Work to complete
A. Reproduce word for word the passage of the post on science fiction in 1966 from "Introduction" to "only acknowledged retrospectively.".
B. Carry on writing the post on science fiction in 1966 from the point where it stops.

Given text
....................
Showing posts with label 1960s. Show all posts
Showing posts with label 1960s. Show all posts

Friday, 20 May 2016

Science Fiction in 1966 – US: Ray Bradbury and Philip K. Dick

Introduction

This particularly fertile year saw the publication of works by a trio of arguably the most influential science fiction authors of the second half of the twentieth century: J.G. Ballard (The Crystal World and The Impossible Man); Ray Bradbury (S is for Space); and the even more prolific Philip K. Dick (Now Wait for Last Year, The Crack in Space and The Unteleported Man). Jon Savage’s study of ‘the year that the decade exploded’ considers that among the opportunities 1966 offered was the freedom “to envision what the future might be”; with it, the scope for science fiction was growing. It is probably no coincidence that on either side of the Atlantic, both Ballard and Dick began to emerge as the definitive writers of their era – even if only acknowledged retrospectively.

To look back half a century, for this short study of science fiction in 1966, suggests the difficulty of ‘envisioning the future’ and imagining the world even a relatively short distance into the future, a skill mastered by few artists or thinkers in any field; who knows what those looking back in 2066 will make of 2016, let alone 1966?



Part Two

By 1966 Ray Bradbury was one of the best-known and most successful of American science fiction writers, a position confirmed by the release that year of Fahrenheit 451, adapted from his 1953 novel by the celebrated French director François Truffaut in a big-budget production starring Julie Christie and Oskar Werner. Depicting a future society in which books are banned and indeed burned – the title refers to the temperature at which they burn – the film’s success cemented Bradbury’s status. A documentary made earlier that decade captures him close to the peak of his powers, discussing his inspirations and working methods, a portrait of a confident and contented artist. Born in 1920, a man steeped in the ‘Golden Age’ of science fiction magazines and pulp publishing, and a masterful exponent of the genre’s staple mid-century themes of alien contact, space exploration and time travel, Bradbury’s profile grew post-War, with numerous adaptations of his stories for radio, cinema and television helping him to reach an ever-broader audience. By the time of his death in 2012, he had amassed a large and impressive body of work, and remains a revered figure in science fiction’s gradual journey to literary acceptance.
....................
Excerpted data
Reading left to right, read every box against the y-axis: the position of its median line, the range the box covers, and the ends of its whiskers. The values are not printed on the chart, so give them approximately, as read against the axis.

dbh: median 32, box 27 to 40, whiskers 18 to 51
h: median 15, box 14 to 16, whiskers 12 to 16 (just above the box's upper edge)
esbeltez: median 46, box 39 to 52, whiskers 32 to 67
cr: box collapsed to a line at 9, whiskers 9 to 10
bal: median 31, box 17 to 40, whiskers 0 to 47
....................
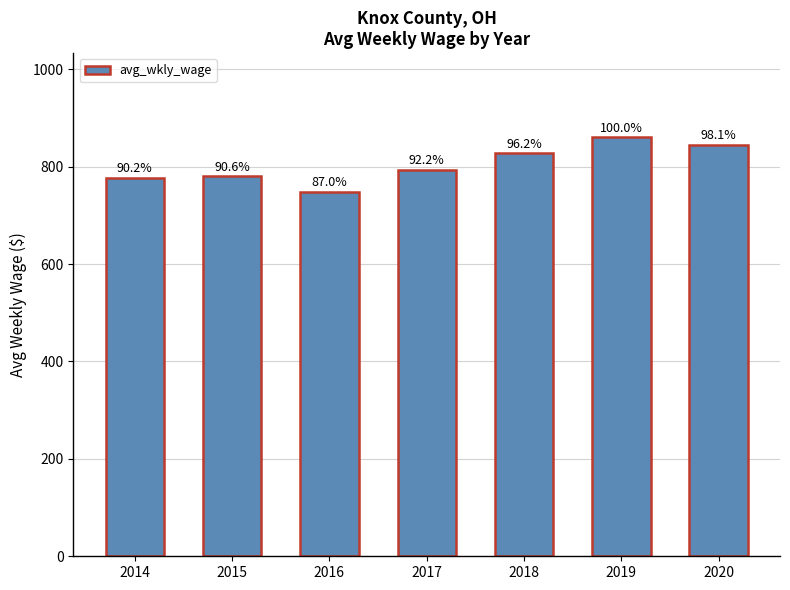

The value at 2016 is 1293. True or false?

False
....................
Numbered answers
A.
Introduction

This particularly fertile year saw the publication of works by a trio of arguably the most influential science fiction authors of the second half of the twentieth century: J.G. Ballard (The Crystal World and The Impossible Man); Ray Bradbury (S is for Space); and the even more prolific Philip K. Dick (Now Wait for Last Year, The Crack in Space and The Unteleported Man). Jon Savage’s study of ‘the year that the decade exploded’ considers that among the opportunities 1966 offered was the freedom “to envision what the future might be”; with it, the scope for science fiction was growing. It is probably no coincidence that on either side of the Atlantic, both Ballard and Dick began to emerge as the definitive writers of their era – even if only acknowledged retrospectively.

B.
Philip K. Dick, a close contemporary of Bradbury’s, who had also been born in Illinois before moving to California (and likewise largely self-educated), was neither acclaimed nor particularly well-known in 1966, beyond a small group of enthusiastic admirers. He was prolific however, and in that calendar year saw the publication of three novels – Now Wait for Last Year, The Crack in Space and The Unteleported Man – showcasing his wide-ranging interests in literature, philosophy and religion, which he often struggled to fit within the constraints of genre publishing. In addition, he wrote the novel Ubik (not published until 1969) and the short story We Can Remember It For You Wholesale, later very loosely adapted as the film Total Recall, in 1966. Though all of these, like the majority of his books from the 1960s onward, are concerned with artificial states of mind, communication and language, the individual’s place within society, and often raise complex questions on the nature of reality, their packaging reflects the limitations which American SF authors still worked under. Startlingly at odds with the imaginative content, their cover artwork relies on a tired formula of ray-guns and rocket-ships which bear little or no relation to Dick’s thematic preoccupations. It was not until 1982, when his 1968 novel Do Androids Dream of Electric Sheep? (itself begun in 1966) was filmed as Blade Runner, that the sophisticated nature of his fiction began to be recognised outside science fiction circles. Sadly, he died shortly before the film’s release (though, having been shown the opening twenty minutes of footage, he was quoted by Paul Sammon as saying, “it was my own interior world. They caught it perfectly.”) The years since have seen a proliferation of further film adaptations of his work, in tandem with a steady re-appraisal of his career, to the point where he is arguably regarded as the genre’s pre-eminent writer, a status Bradbury once popularly enjoyed.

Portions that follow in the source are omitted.